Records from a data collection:
++++++++

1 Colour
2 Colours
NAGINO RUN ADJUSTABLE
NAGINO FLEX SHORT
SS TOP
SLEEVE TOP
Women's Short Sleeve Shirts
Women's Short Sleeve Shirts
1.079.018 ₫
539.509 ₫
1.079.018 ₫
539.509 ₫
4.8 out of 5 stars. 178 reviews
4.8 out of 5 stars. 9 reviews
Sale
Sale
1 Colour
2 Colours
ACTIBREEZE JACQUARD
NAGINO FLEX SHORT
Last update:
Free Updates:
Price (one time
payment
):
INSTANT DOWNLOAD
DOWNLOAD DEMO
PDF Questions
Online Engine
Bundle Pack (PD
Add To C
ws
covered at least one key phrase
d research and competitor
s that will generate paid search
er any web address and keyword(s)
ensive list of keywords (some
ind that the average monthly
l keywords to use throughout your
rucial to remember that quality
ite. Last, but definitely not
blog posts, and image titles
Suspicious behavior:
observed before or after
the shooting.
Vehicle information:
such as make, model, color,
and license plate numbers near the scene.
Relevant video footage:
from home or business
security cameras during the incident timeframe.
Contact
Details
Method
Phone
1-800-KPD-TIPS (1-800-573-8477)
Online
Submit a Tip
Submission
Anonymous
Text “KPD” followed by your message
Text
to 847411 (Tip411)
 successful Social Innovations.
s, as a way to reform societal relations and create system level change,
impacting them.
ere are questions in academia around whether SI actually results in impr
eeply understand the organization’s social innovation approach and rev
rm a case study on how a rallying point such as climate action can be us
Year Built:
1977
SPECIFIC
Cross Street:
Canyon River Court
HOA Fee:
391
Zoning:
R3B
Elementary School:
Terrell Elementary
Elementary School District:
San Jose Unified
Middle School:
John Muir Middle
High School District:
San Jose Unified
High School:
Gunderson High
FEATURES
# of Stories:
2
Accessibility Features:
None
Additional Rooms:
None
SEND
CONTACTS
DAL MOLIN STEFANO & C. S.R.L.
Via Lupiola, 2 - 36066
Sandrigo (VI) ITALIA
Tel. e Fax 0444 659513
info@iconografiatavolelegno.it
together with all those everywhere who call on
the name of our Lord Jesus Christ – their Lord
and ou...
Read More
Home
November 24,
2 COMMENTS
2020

++++++++

- _WORK ITEM_
Wherever the word "such" appears in the records above, copy that line.

- _THE COMPLETED TASK_
such as make, model, color,
rm a case study on how a rallying point such as climate action can be us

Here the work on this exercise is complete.